When we think of the past (or at least when I do, and particularly the past as depicted in visual media of the day), it is typically very clean, sanitized in a way.  It’s not the past, per se, but how its producers want the past to be remembered.  People didn’t have genitals (a notable exception to this being actress and libertine Louise Brooks).  People didn’t die violently.  The good guys always won.  The State always had its people’s best interests in mind rather than its own agenda.  It’s a fabrication, but damn if it hasn’t become the truth (or the popular truth, at any rate).  Film’s like this one are examples of sleaze which feel more transgressive for the times in which they were created, because we (okay, me) still have it in our heads that what we’ve been show about this era is honest for the most part.  So you feel a little dirtier seeing a woman’s bare breasts as she’s virtually raped by Maxwell’s latest patient, Buckley (Ted Edwards).  It feels somehow more wrong watching an erstwhile actor pop out a cat’s eyeball and eat it (though I’m fairly sure they didn’t actually do that on set, to be honest) in the film’s most (in)famous scene.  Of course, after having seen such transgressive films as Cannibal Holocaust and Salò, Maniac feels a bit old-fashioned, but it still doesn’t feel 100% okay, either.  

Intriguingly (and it’s almost metatextual, in a way), the film also deals with appearances and truth.  Maxwell is a gifted mimic, and he starts off impersonating the coroner.  And yet, after taking on Meirschultz’s persona, he quickly becomes as insane as the doctor ever was, his appearance becoming the truth.  What we see is Meirschultz, and what we get is Meirschultz, even though it’s not.  Ironically, Maxwell will attain the apotheosis of his acting career by completely becoming the deceased scientist and successfully carrying on his maniacal work in actuality.  He is the two people at once, but his original calling (the theater) is at last fulfilled by fulfilling this new one (mad science).  In the same way that Dr.

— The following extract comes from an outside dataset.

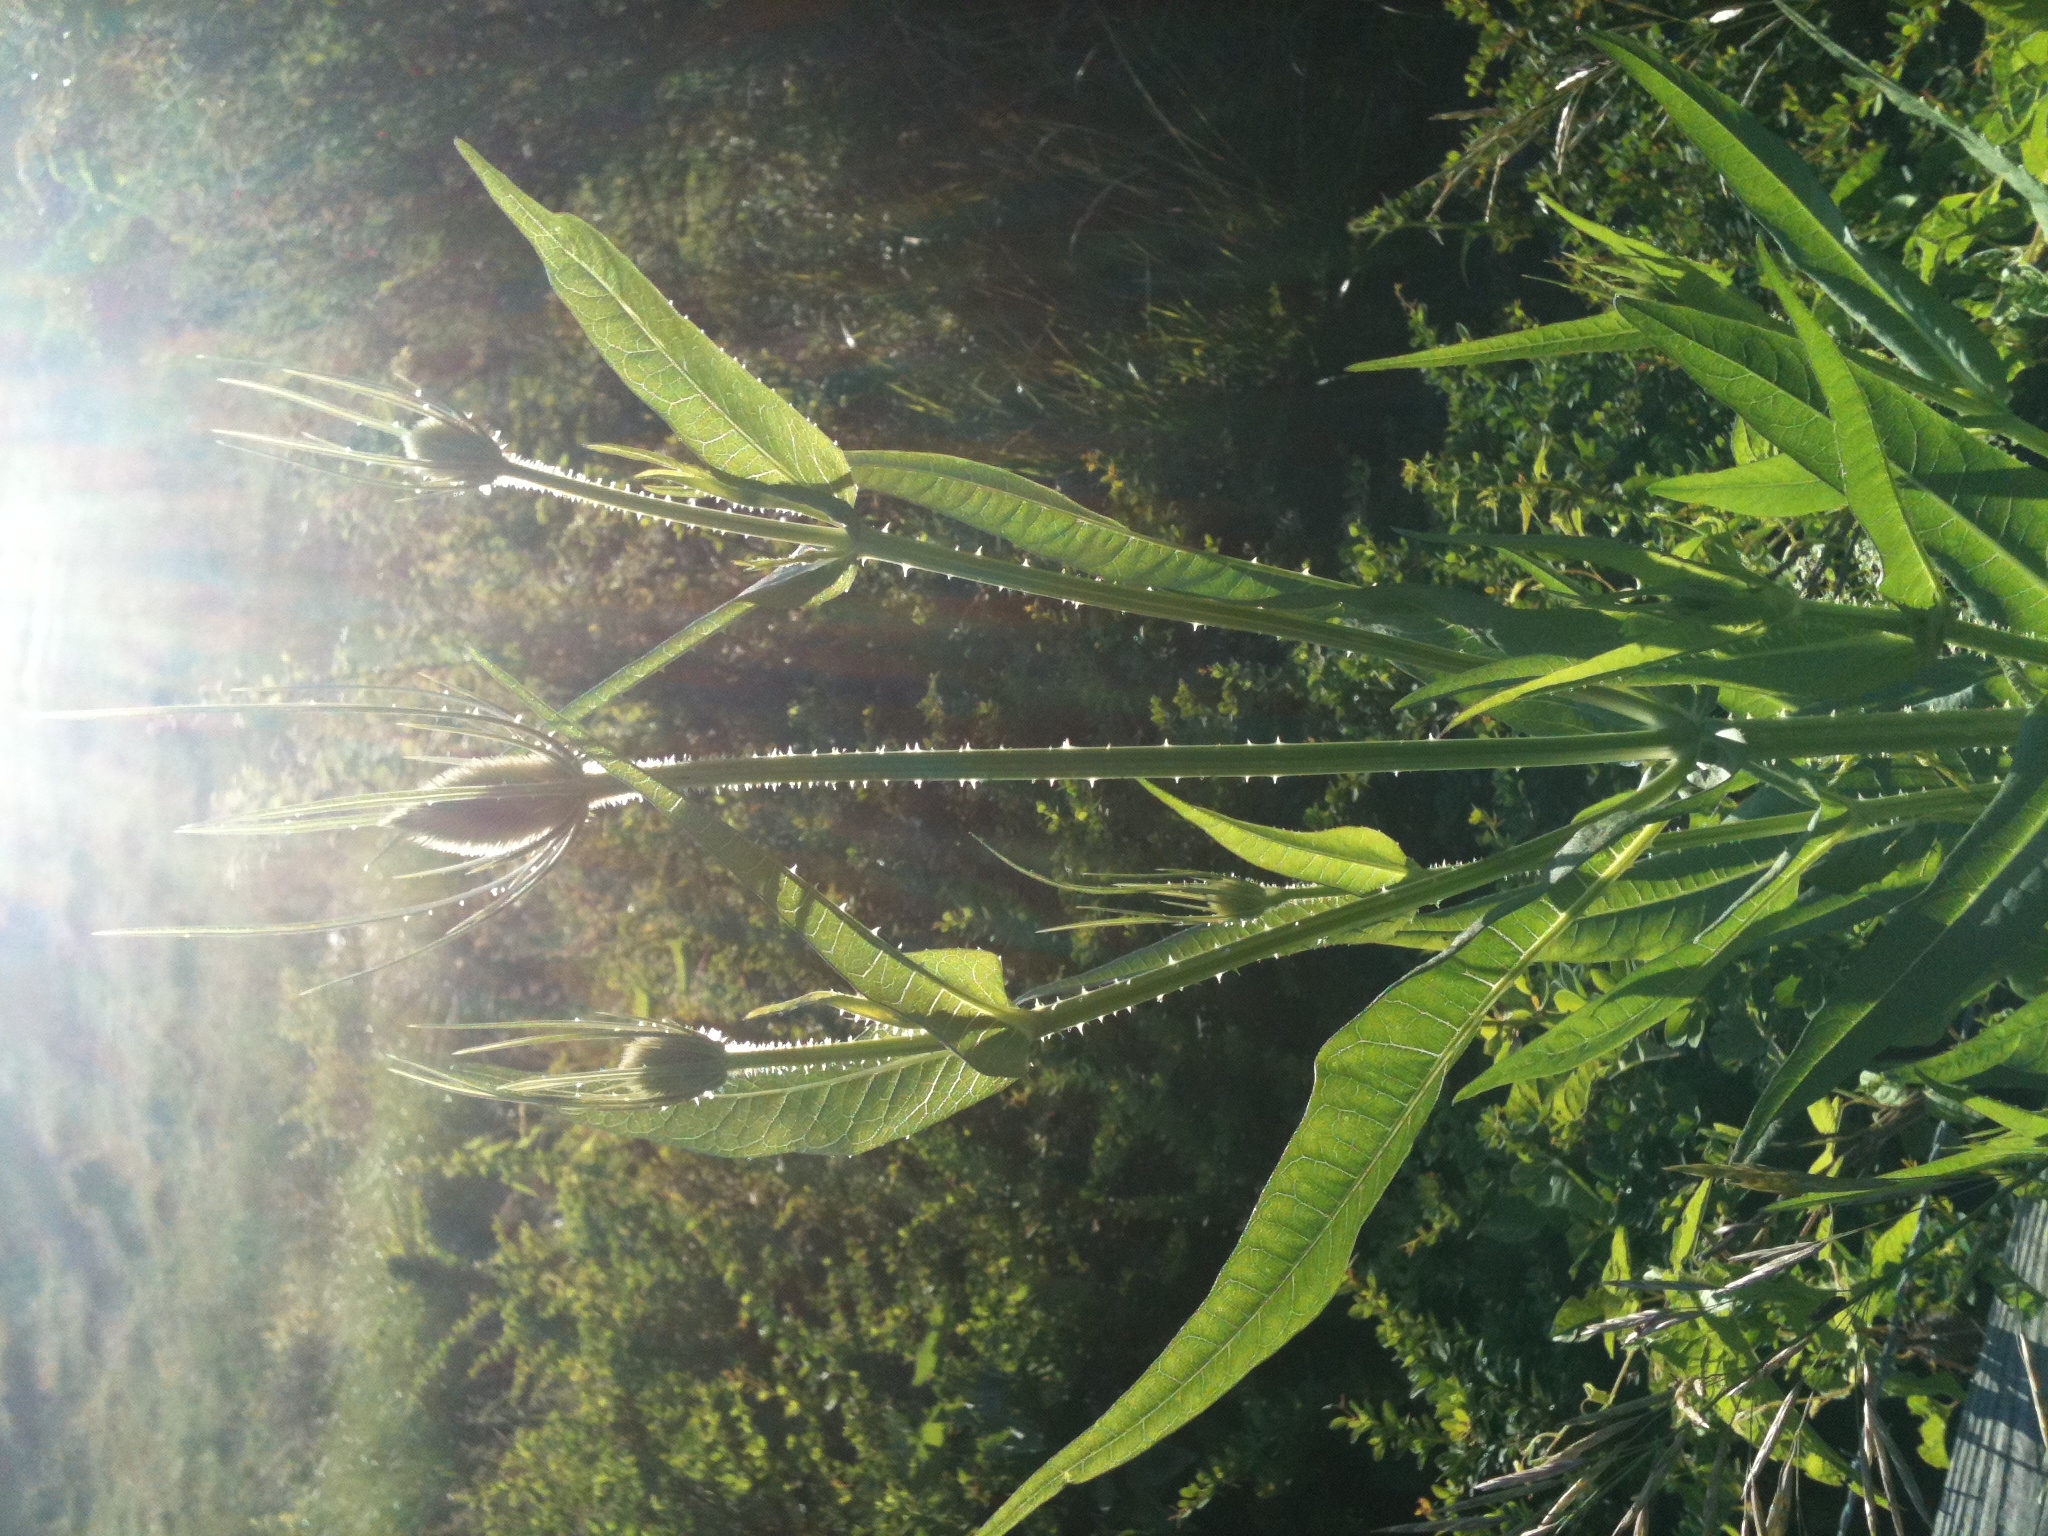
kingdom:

Mabuse’s evil transcended his physical being to infect others, insanity in this film is contagious and “…our defense against a world which is not of our making or to our liking.”  In other words, if you’re not careful, you could very easily go as insane as any of the people in this film (or, say, the person sitting next to you watching this picture).  With a level of theatricality somewhere in the stratosphere and all the technical virtuosity of moldy bread, this is in no way, shape, or form a well-made or even a good film.  This is insanity on celluloid and a peek under the antiseptic veneer of a past so meticulously cultivated since its inception, it’s difficult to fathom that things like this could ever have existed back then.  But I absolutely love that they did.

MVT:  At a scant hour long runtime, the amount of pure craziness that infests every frame of this film is bewildering.  You not only don’t have a second’s respite to consider that everything about the film is bullshit, but you also don’t have a second’s respite to figure out if you’re not as nuts as the characters on screen. 

Make Or Break:  There’s a reason why the cat’s eye scene is so talked about (in the same way that similar scenes are talked about in films as variegated as Zombi 2, Un Chien Andalou, and Thriller: En Grym Film), but let’s be honest; You could unspool this film onto your floor, sit in the middle of the celluloid pile and point at any arbitrary frame, and you almost certainly would still point to a scene which makes this movie such a deviant pleasure to behold.